▶ _PASSAGE_
-- start --
Problem Statement
Design a system that ingests high-frequency sensor data and video from drone test flights and makes the collected data available for search, analysis, and synchronized playback by engineering teams. Each test run produces time-series telemetry streams (GPS coordinates, battery health, radar tracks, accelerometer readings) at rates of 1 to 20 Hz, along with high-resolution video that can reach 10-20 GB per session. Drones operate in environments with intermittent cellular connectivity.
The core engineering challenges are reliably uploading large volumes of structured telemetry and unstructured video over unreliable networks, storing petabytes of data cost-effectively, supporting diverse query patterns (metadata search, time-range scans, cross-session aggregations), and aligning video playback with telemetry timestamps. You will need to reason about write-path scalability, idempotent ingestion, separate storage strategies for hot telemetry and cold blobs, and tiered data lifecycle management.
Key Requirements
Functional
- Test session upload -- drones upload time-series sensor streams and associated video for each test run, with support for resumable uploads over intermittent connections
- Search and filter -- engineers find test sessions by metadata such as drone ID, test name, date range, location, and custom tags
- Synchronized playback -- users view video with overlaid telemetry, scrub to specific timestamps, and see aligned sensor readings
- Cross-session analytics -- teams run aggregations and export datasets spanning many test runs (for example, battery degradation trends across the fleet)
Non-Functional
- Scalability -- handle 500-plus concurrent vehicles, 100,000 telemetry writes per second, 50 TB of new video daily, and multi-year retention at petabyte scale
- Reliability -- tolerate vehicle network drops, partial uploads, and service failures with no data loss; guarantee at-least-once delivery for telemetry
- Latency -- metadata searches return in under 500 ms; time-series queries over a single session complete in under two seconds; video streaming starts in under one second
- Consistency -- eventual consistency acceptable for analytics views; strong consistency for session metadata to prevent duplicate processing
What Interviewers Focus On
Based on real interview experiences at Anduril, Snowflake, and Qualtrics, these are the areas interviewers probe most deeply:
1. Separating Telemetry from Video
Interviewers want to see that you recognize structured time-series data and multi-gigabyte video files have fundamentally different storage, ingestion, and retrieval characteristics and must be handled by separate pipelines.
-- end --
▶ _PROVIDED MATERIAL_
-- start --
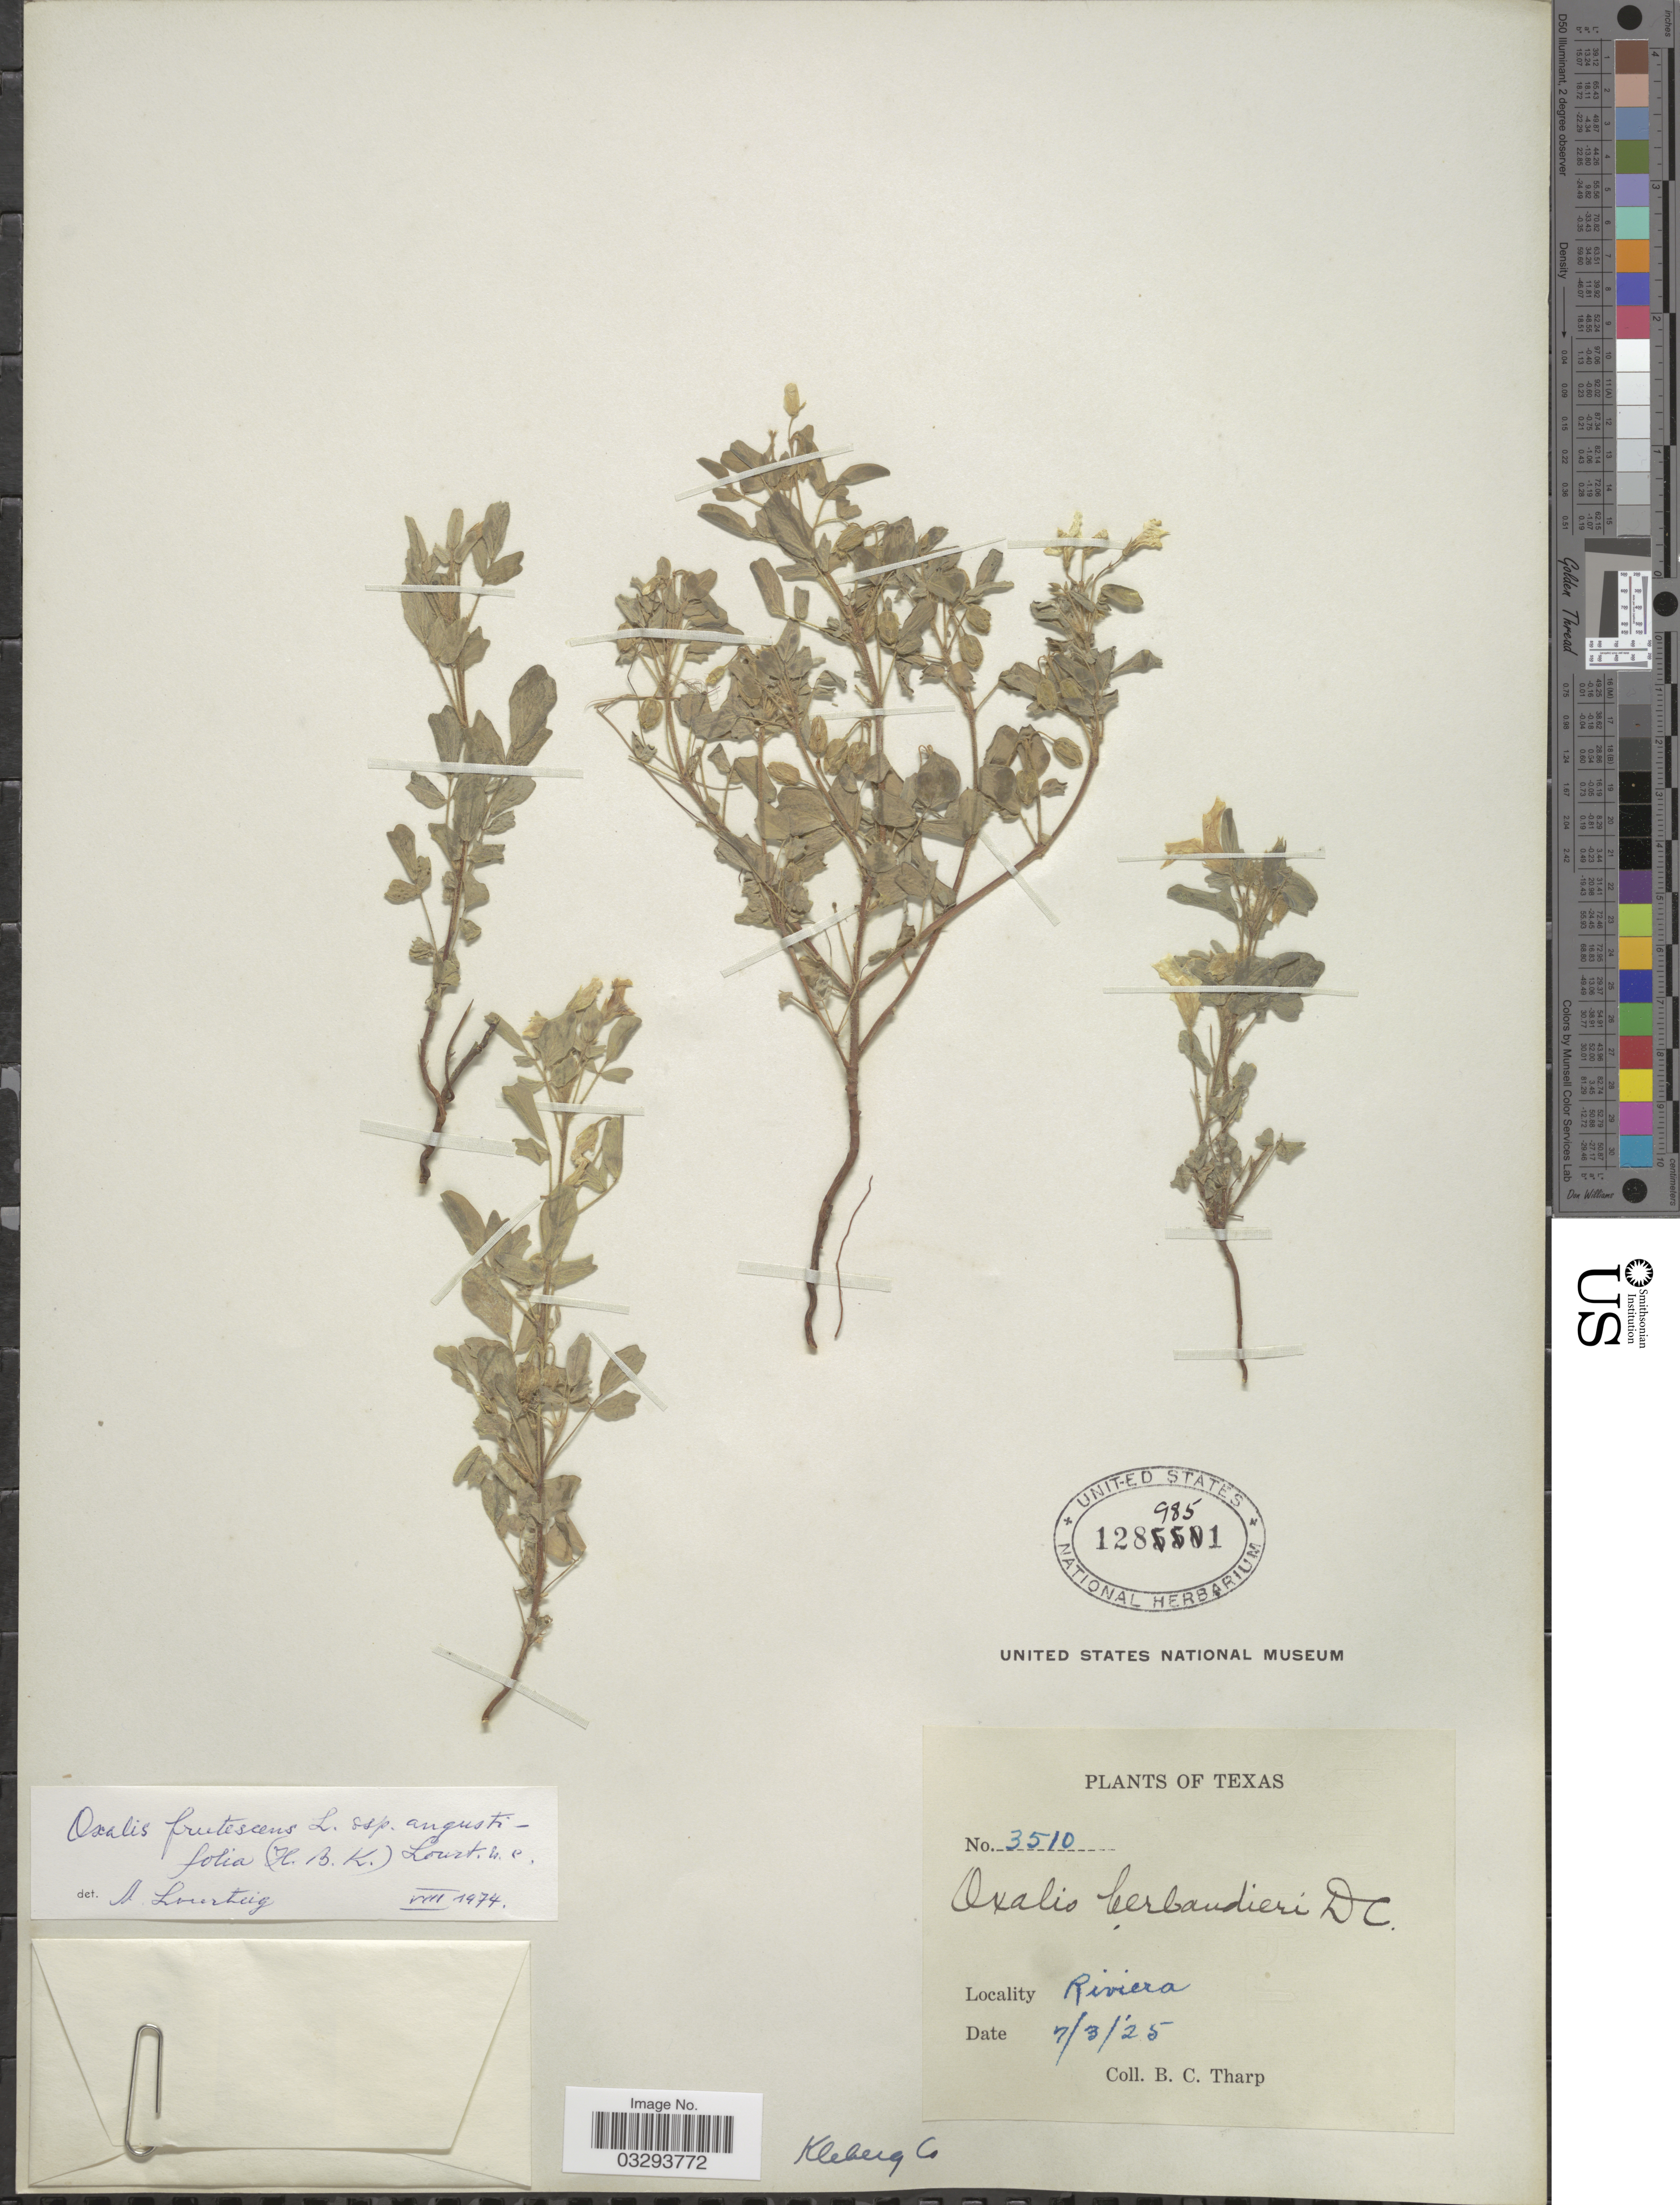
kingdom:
-- end --
▶ _CHALLENGE 1_
List the kinds of telemetry stream that the drone test flight design problem names as being produced during each test run.
▶ _CHALLENGE 2_
Resume the drone test flight design problem, starting after its final sentence.

▶ _WRITTEN ANSWER 1_
GPS coordinates, battery health, radar tracks, and accelerometer readings.

▶ _WRITTEN ANSWER 2_
Hints to consider:
- Route telemetry through a streaming ingestion layer (Kafka) into a time-series or wide-column store (Apache Cassandra, TimescaleDB) optimized for append-heavy workloads
- Upload video files directly to object storage (Amazon S3 or Google Cloud Storage) using multipart resumable uploads with pre-signed URLs
- Maintain a session catalog in a search index (Elasticsearch) that links telemetry partition keys and video object keys back to the session ID
- Discuss the tradeoff between storing raw video versus transcoding to multiple resolutions for adaptive bitrate playback
2. Write-Path Scalability and Idempotency
Hundreds of drones streaming telemetry simultaneously create sustained write pressure. Retries over unreliable networks make idempotency essential to avoid duplicates.
Hints to consider:
- Use Kafka as a durable ingestion buffer, partitioned by drone ID so that per-drone ordering is preserved while writes are distributed across brokers
- Deduplicate at the consumer using a composite key of (session_id, drone_id, sequence_number); store recently seen keys in a fast lookup (Redis set with TTL)
- Batch telemetry writes to Cassandra to reduce per-message overhead while balancing freshness requirements
- On the vehicle side, buffer data locally during connectivity gaps and resume uploads with sequence numbers to allow the server to detect and skip duplicates
3. Supporting Multiple Query Patterns
The system must serve metadata filtering, time-range telemetry scans, cross-session aggregations, and video retrieval. No single datastore excels at all of these.
Hints to consider:
- Use Elasticsearch for metadata search with rich query DSL, faceted filtering, and geospatial queries to locate test sessions quickly
- Store time-series data in Cassandra with a partition key of (drone_id, date_bucket) and a clustering key of timestamp for efficient range scans
- Precompute rollups and materialized views (hourly or daily aggregates) in a columnar store like ClickHouse for cross-session analytics
- Serve video through a CDN (Amazon CloudFront) backed by S3 for low-latency streaming with adaptive bitrate support
4. Handling Unreliable Networks
Drones operate in the field with spotty connectivity. The upload protocol must be resilient to connection drops, partial transfers, and burst reconnections.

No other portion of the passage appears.